The object spherical in the library is defined by the function spherical( x, y, coeffs=[zpos,signed_radius] ), where zpos is the position of the object on the optical axis, and signed_radius is the radius of curvature of the surface.

The user can create his own functions and use them in the definition of the optical system. For example, the function my_ytilt(x,y,coeffs)=coeffs[1]+coeffs[2]*y will create a description of an inclined plane, the position of which on the Z axis is defined by the first coefficient and the inclination on the Y axis by the second coefficient.

Creating the ray source

The most concise way to create a beam of parallel beams is the function bundle(x,y,angx,angy,zpos). Other functions are also present, for example bundle_as_array, which allows you to create a beam with a circular cross-section.

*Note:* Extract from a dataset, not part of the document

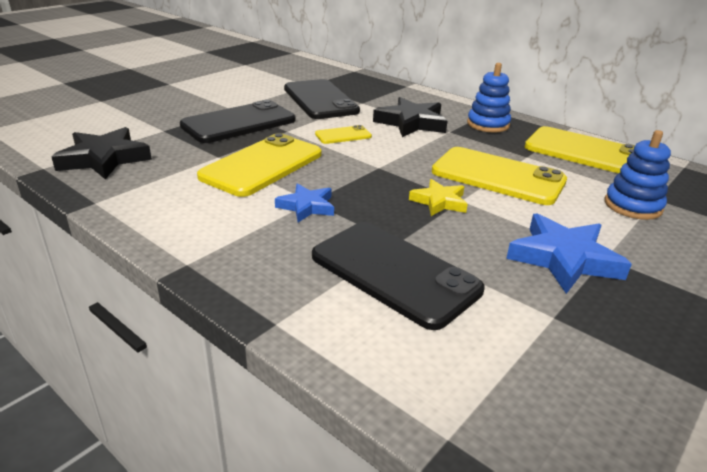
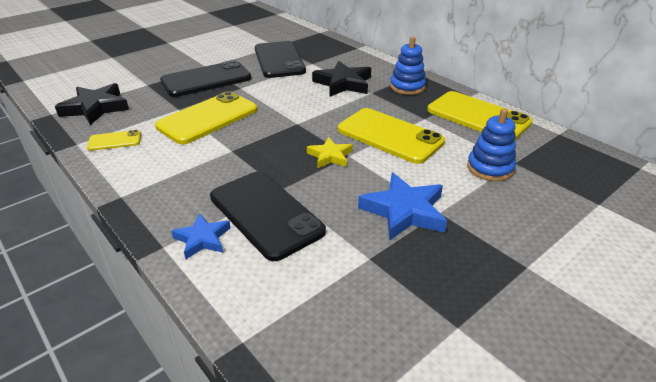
camera: 10 degrees right, 5 degrees up
blue star [275,183,334,223] -> blue star moved to [171,213,231,259]
yellow phone [315,125,372,144] -> yellow phone moved to [87,130,141,151]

The function bundle takes arguments x,y,zpos (position of the beam centre) and angx,angy (divergence of rays in the beam, specified in radians, along X and Y axes). Each argument can be specified by a vector, so the following command creates a comb of rays.

In [ ]:
test_bundle = bundle( [0.], (-1:0.2:1), 0., 0., 0. );

Each ray starts at a point with coordinates X=0 and Z=0, and we create a total of 11 rays with coordinates from -1 to 1 spaced at 0.2.

Calculation and output of graphs

Several different graphical diagrams can be produced for this system.

Characterisation of beam curvature

We have 1 source and k surfaces, so we can relate the dependence of beam coordinates between any two surfaces from k+1 available.

If we simply pass the beam test_bundle to the object optSta ("optical stack ") and display the graph using the function rac, we will get one curve.

In [ ]:
trace1 = optSta( test_bundle )
rac( trace1, 1, 4 )
Out[0]:

Here is a graph of dependence of coordinates of each ray in the beam on the fourth surface (axis Y) on its coordinate on the first surface (axis X).

The command rms_spot will return the RMS scattering of the beam on the last surface of the optical system (if you call it without additional arguments).

In [ ]:
rms = rms_spot( trace1 )
Out[0]:
0.03846450937451718

Two-dimensional ray propagation graph

If we pass to the object optSta not only the source characteristic test_bundle, but also the argument rend, we will get a two-dimensional (or three-dimensional) graph in the output.

In [ ]:
p_lens = optSta( test_bundle; rend = "YZ" )
Out[0]:

Experiment with possible arguments of this command to get different graphs (we have converted the graph to gr() format for the sake of faster rendering).

In [ ]:
gr()
Out[0]:
Plots.GRBackend()
In [ ]:
rend = "3Dcirc" # @param ["YZ", "XZ", "3Dcirc", "3Dsq"]
ymin = -2.0
ymax = 2.0

p_lens = optSta(test_bundle; rend=rend, ydom = -2:0.1:2)
Out[0]:

Conclusion

We have learnt how to use the library GeometricalOptics to describe simple models demonstrating the effects of geometrical optics (the model does not reflect wave effects).

In addition to installing the library, we needed 7 lines of code to create a model of ray beam propagation through a lens.